Ainsi, le refus de Dagris de renflouer la CMDT apparaît comme une piqûre de rappel à destination de Bamako, mais aussi de Paris. Partenaire historique de la société malienne, on voit mal le groupe français abandonner un de ses fleurons en Afrique. Derrière ces bisbilles se cache un problème de fond. À quoi bon renflouer la CMDT à fonds perdus alors que, dixit Peltier, « au niveau du cours actuel du coton, aucune entreprise africaine, qu’elle soit bien gérée ou non, n’est viable » ? Pour la campagne 2004-2005, « le coton s’est vendu à 52,5 cents la livre en moyenne, contre 90 cents il y a quelques années », déplore Ousmane Amion Guindo, le nouveau président de la CMDT, après l’arrestation de son prédécesseur pour malversations. Pour la récolte 2004-2005, le prix d’achat du coton-graine était de 210 F CFA le kilo, un montant aligné sur celui du Burkina voisin, sans tenir compte de la baisse du cours de la fibre et du dollar. « Un kilo de coton-fibre à l’exportation se vend 500 F CFA, explique Alpha Mende Diarra, responsable de la communication de la CMDT. Pour le produire, il faut égrainer 2,5 kg de coton-graine à 210 F CFA le kilo, soit un coût total de 525 F CFA. À ce prix s’ajoutent 200 F CFA de frais de transport et de transformation, d’où une perte de 225 F CFA par kilo de fibres vendu. » Multiplié par les 239 000 tonnes de fibres exportées, cela correspond au déficit 2004-2005. « S’il devait y avoir trois ou quatre déficits de cette ampleur, la filière pourrait disparaître », prévient Ousmane Amion Guindo. Un comble quand on sait que « les perspectives de récolte pour la campagne 2005-2006 sont bonnes, avec une production estimée de 610 000 à 640 000 tonnes de coton-graine », ajoute-t-il. De quoi s’en prendre aux États-Unis, qui continuent de subventionner leurs producteurs, entraînant une surproduction mondiale qui empêche les cours de remonter.
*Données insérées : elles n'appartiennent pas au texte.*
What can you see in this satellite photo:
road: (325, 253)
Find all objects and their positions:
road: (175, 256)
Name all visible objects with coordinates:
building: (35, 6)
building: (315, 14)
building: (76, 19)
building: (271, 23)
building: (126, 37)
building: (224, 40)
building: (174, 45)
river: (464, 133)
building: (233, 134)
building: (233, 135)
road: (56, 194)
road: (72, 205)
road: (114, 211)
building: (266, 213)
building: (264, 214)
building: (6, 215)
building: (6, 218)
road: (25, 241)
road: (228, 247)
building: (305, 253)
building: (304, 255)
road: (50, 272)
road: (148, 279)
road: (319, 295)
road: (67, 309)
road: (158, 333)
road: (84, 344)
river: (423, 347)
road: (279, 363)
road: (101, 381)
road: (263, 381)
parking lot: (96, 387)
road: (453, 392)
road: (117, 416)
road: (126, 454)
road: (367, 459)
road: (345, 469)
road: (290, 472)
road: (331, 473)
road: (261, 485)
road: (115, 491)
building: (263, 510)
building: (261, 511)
À moins que le discours de George W. Bush à l’Assemblée générale de l’ONU, en septembre, soit suivi d’effets. Un discours qui est déjà « une victoire pour les pays africains », selon Choguel Maiga, le ministre du Commerce et de l’Industrie, à quelques semaines des négociations de l’OMC sur le commerce et le développement, à Hong Kong, en décembre. Mais la suppression des subventions prendra plusieurs années. D’ici là, la France et l’Europe doivent préparer le sauvetage de la filière, insiste Peltier. Les efforts consentis par les paysans maliens, qui ont accepté une baisse de leur revenu de 24 % avec un prix garanti de 160 F CFA le kilo pour la campagne 2005-2006, ne suffiront pas. Voilà pourquoi le dossier coton a été inscrit à l’ordre du jour de la réunion des ministres des Finances des pays de la zone franc, le 20 septembre, à Paris. Au-delà de l’approche comptable des finances de la CMDT, le coton fait vivre 3,5 millions de Maliens et 40 millions d’Africains. D’où la nécessité d’une intervention rapide des politiques.